First, when you come up with a whole new idea, there is no way someone else can visualize it like you can. Not even your mom.
Second, customers do not always consciously know what they want. In each of the three companies I started, I started them because I wanted them for myself, and thought that my fellow baby boomers would also like them if they saw what I had in mind. When we surveyed people and asked, “Would you shop at a giant discount bookstore?” many of them shrugged. Only when we opened the store did they say, “Oh, I had no idea you meant a store with this many books!”
People did not go around before Federal Express complaining about how they couldn’t live with first-class packages taking 3 to 7 days to deliver. People did not walk around in the 50s bemoaning the lack of personal computers. No one spent the 1850s griping that they couldn’t find a phone to call home on. In 1989, before Hoover’s, I was perhaps the only American who thought that company information presentation was medieval. Or at least thought it with enough conviction to do something about it.
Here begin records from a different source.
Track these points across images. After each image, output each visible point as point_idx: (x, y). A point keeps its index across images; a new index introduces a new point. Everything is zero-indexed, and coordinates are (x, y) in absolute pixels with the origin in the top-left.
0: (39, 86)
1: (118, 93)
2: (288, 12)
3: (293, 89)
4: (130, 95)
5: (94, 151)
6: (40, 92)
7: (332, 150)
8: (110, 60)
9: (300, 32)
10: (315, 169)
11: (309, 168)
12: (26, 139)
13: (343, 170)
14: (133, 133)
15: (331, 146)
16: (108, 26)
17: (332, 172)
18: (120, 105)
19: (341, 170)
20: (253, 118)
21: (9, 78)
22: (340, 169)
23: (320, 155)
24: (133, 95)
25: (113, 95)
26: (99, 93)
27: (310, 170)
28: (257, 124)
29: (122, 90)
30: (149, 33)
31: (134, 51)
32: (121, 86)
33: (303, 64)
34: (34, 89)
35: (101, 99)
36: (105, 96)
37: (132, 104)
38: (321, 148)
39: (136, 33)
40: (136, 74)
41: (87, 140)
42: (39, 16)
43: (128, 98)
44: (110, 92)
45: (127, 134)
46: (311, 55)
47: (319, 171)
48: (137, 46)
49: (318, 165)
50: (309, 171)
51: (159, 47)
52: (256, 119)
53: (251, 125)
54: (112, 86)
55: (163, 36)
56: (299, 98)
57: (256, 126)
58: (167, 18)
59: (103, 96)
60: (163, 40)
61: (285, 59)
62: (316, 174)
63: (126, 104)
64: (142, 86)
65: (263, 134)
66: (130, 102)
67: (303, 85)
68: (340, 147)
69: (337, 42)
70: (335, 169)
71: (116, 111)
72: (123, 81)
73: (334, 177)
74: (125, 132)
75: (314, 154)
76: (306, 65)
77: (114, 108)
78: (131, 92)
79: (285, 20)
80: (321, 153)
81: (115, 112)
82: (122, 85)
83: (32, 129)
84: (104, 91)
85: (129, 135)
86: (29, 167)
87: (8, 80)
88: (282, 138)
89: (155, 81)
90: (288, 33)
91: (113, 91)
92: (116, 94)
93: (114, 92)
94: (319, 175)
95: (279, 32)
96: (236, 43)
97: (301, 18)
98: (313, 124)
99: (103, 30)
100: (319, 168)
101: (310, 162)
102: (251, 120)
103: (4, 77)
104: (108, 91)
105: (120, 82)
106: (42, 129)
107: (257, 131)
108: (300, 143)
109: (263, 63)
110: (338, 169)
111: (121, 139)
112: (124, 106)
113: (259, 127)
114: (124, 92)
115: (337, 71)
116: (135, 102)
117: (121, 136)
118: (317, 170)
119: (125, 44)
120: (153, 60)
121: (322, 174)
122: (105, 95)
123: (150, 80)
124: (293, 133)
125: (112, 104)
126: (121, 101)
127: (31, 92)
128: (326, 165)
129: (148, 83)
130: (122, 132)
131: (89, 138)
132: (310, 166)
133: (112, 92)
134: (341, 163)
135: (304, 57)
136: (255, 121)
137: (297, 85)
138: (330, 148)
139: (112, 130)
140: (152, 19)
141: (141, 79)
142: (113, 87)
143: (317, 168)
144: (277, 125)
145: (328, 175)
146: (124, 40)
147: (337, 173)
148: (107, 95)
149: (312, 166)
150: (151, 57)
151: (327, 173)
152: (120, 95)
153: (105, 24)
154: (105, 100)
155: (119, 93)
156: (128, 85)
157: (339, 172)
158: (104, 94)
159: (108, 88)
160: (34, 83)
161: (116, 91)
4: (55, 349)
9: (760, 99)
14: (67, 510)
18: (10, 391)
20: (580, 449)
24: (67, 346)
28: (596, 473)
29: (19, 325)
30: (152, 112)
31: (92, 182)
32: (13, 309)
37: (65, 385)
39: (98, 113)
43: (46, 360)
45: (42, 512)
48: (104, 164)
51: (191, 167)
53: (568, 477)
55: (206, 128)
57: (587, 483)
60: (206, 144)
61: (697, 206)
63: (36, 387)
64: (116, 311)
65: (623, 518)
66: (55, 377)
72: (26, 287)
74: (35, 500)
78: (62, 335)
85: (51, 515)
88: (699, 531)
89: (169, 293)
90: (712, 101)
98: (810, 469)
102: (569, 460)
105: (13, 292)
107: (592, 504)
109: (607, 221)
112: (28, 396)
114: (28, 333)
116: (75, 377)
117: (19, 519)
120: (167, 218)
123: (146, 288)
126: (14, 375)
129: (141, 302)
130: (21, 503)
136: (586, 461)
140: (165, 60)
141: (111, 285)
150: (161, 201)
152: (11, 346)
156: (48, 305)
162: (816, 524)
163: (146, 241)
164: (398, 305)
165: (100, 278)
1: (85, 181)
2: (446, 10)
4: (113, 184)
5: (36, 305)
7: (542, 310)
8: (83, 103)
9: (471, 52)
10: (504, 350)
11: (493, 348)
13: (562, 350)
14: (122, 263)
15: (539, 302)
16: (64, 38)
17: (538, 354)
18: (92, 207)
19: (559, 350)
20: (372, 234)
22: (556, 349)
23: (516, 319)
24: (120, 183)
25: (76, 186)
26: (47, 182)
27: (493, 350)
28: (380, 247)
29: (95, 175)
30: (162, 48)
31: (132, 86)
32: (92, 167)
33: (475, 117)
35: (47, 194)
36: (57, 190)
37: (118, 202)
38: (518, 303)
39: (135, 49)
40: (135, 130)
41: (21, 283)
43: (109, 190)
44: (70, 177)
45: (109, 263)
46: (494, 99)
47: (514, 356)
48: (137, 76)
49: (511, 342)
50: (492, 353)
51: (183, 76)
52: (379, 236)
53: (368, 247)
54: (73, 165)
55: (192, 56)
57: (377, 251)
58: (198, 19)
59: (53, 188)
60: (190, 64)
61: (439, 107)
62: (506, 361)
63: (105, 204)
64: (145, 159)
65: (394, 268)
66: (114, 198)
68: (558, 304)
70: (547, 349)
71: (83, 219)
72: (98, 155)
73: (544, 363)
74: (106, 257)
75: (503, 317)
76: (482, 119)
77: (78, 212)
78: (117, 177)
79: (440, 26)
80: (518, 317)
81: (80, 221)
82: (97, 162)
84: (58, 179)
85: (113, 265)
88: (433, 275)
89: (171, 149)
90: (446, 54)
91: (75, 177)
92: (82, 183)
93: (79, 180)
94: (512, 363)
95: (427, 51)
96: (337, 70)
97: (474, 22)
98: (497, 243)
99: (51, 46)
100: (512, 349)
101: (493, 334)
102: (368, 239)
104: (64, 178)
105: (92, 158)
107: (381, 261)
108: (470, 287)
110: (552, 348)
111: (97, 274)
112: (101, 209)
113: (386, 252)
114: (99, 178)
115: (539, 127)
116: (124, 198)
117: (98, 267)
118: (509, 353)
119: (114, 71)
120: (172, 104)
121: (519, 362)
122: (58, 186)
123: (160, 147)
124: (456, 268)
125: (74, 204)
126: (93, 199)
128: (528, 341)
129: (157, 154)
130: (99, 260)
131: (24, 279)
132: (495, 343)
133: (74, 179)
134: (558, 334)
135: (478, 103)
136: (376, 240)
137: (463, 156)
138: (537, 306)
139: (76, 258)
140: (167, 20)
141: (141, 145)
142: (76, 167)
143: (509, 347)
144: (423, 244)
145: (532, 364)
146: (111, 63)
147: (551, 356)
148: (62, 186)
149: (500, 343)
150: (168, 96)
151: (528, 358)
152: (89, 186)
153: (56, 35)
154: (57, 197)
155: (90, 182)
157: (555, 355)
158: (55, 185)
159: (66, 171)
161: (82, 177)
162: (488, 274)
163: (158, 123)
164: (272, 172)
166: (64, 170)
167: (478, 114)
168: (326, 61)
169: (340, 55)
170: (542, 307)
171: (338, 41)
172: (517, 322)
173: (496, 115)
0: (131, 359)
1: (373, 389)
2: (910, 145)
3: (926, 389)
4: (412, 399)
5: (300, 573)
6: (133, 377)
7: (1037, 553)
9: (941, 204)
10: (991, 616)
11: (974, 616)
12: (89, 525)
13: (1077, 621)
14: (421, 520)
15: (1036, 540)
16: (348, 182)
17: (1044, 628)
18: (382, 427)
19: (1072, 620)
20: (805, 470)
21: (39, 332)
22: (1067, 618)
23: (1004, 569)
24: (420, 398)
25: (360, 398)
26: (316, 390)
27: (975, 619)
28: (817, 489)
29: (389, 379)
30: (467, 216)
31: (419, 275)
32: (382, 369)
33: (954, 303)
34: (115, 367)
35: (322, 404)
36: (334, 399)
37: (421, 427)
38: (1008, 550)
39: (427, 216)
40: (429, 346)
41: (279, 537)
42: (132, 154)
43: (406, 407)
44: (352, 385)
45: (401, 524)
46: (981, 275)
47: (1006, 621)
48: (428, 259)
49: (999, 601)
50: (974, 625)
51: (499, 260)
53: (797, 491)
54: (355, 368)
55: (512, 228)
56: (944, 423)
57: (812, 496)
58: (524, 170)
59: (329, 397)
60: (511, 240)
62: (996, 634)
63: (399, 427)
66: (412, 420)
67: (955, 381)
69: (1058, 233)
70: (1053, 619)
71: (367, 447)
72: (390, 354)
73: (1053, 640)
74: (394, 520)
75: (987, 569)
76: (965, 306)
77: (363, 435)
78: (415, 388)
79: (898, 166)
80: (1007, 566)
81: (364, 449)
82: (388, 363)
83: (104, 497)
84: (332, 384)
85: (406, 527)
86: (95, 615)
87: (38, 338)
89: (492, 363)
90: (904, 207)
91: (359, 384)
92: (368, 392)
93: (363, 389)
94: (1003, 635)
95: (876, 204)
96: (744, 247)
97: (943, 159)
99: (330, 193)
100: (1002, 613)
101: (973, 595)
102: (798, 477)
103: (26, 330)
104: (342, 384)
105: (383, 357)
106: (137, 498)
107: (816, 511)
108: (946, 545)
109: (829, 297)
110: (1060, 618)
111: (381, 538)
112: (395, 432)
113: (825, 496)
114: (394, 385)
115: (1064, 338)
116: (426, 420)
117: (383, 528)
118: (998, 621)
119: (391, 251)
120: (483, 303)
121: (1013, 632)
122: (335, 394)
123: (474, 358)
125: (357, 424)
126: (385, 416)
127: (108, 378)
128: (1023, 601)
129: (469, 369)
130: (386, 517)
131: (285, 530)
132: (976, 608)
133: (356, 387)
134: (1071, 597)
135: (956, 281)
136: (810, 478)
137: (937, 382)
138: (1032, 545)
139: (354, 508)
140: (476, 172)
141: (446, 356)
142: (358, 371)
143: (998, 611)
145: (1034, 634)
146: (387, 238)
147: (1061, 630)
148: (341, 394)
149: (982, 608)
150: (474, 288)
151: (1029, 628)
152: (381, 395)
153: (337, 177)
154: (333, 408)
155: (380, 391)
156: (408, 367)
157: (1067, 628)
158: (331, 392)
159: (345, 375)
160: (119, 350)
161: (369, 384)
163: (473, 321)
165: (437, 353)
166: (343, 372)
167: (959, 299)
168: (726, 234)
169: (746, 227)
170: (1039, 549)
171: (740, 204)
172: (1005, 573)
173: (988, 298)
However, you can extrapolate what customers want based on their behavior. The crowds in the Toys R Us stores told me what my surveys did not – that people would beat a path to BOOKSTOP. In dreaming up Hoover’s, I knew from the success of Leonard Maltin’s Movie Guide, the Rand McNally Road Atlas, and the World Almanac, that people would eagerly consume affordable reference information if done right.
I am not saying that any of this is easy. Of my three ideas, two worked and one did not. No matter how good any enterprises’ batting average, almost nobody hits 100%. Ask Coke and Disney. But your chances of success will be multiplied dramatically if you continually ask, “Is this something that people will really like? Is it something they really need, whether they fully realize it or not?”